Police initially arrested the doctors — brothers Akmal Waheed and Arshad Waheed — on July 2 in connection with the failed attempt to kill Lt. Gen. Ahsan Saleem Hayat, the city’s top army general.
Those charges were later dropped, but prosecutors say they now have information that the doctors had treated “terrorists.”
On Thursday, a judge in Karachi indicted the physicians, saying they had treated Al-Qaeda suspects Hassam Al-Saim and Abu Musab at a hospital last year. Musab escaped a police raid on a house in Karachi on Jan. 9, 2003, despite being wounded in a shootout.

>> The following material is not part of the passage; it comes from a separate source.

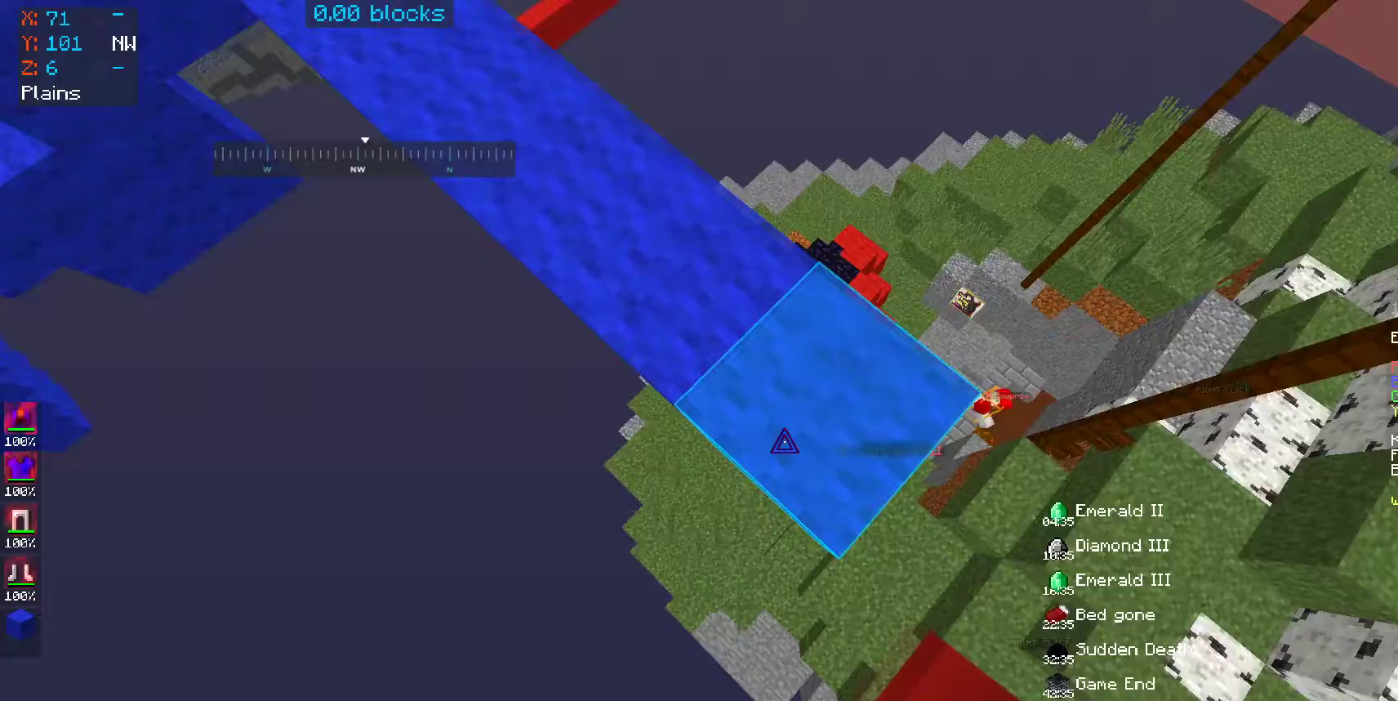
{"keys": ["a", "w"], "mouse": [], "events": [[300, "mouse_right", "up"], [300, "s", "up"], [350, "d", "up"], [433, "a", "down"], [450, "w", "down"]]}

It was not clear who Al-Saim was, although prosecution lawyer Maula Bakhsh Bhatti said both men were Al-Qaeda members.
He said the Waheeds also treated members of Allah’s Brigade, whose chief was recently arrested with eight other members for their alleged role in the June attack. The doctors pleaded not guilty and their lawyer, Shaukat Hayyat, described the case as a “pack of lies.” Their trial will start Sept. 14 and be held at a prison for security reasons.
Meanwhile, a Pakistani linked to a militant group allegedly involved in a botched attempt to kill President Pervez Musharraf has been arrested in Karachi, police said yesterday.
Irfan Khalid, 28, a member of the Harkatul Mujahedin Al-Alaami group, was arrested late Thursday when he arrived in Karachi from the eastern city of Lahore, Raja Umar Khitab, a senior investigator, said.
The group tried to blow up Musharraf’s car as his convoy traveled along a busy highway from Karachi’s airport on April 26, 2002, but the attempt failed because a remote-controlled device intended to detonate an explosive-laden van malfunctioned.
Khaled used to take care of arranging logistics for the group, Khitab said.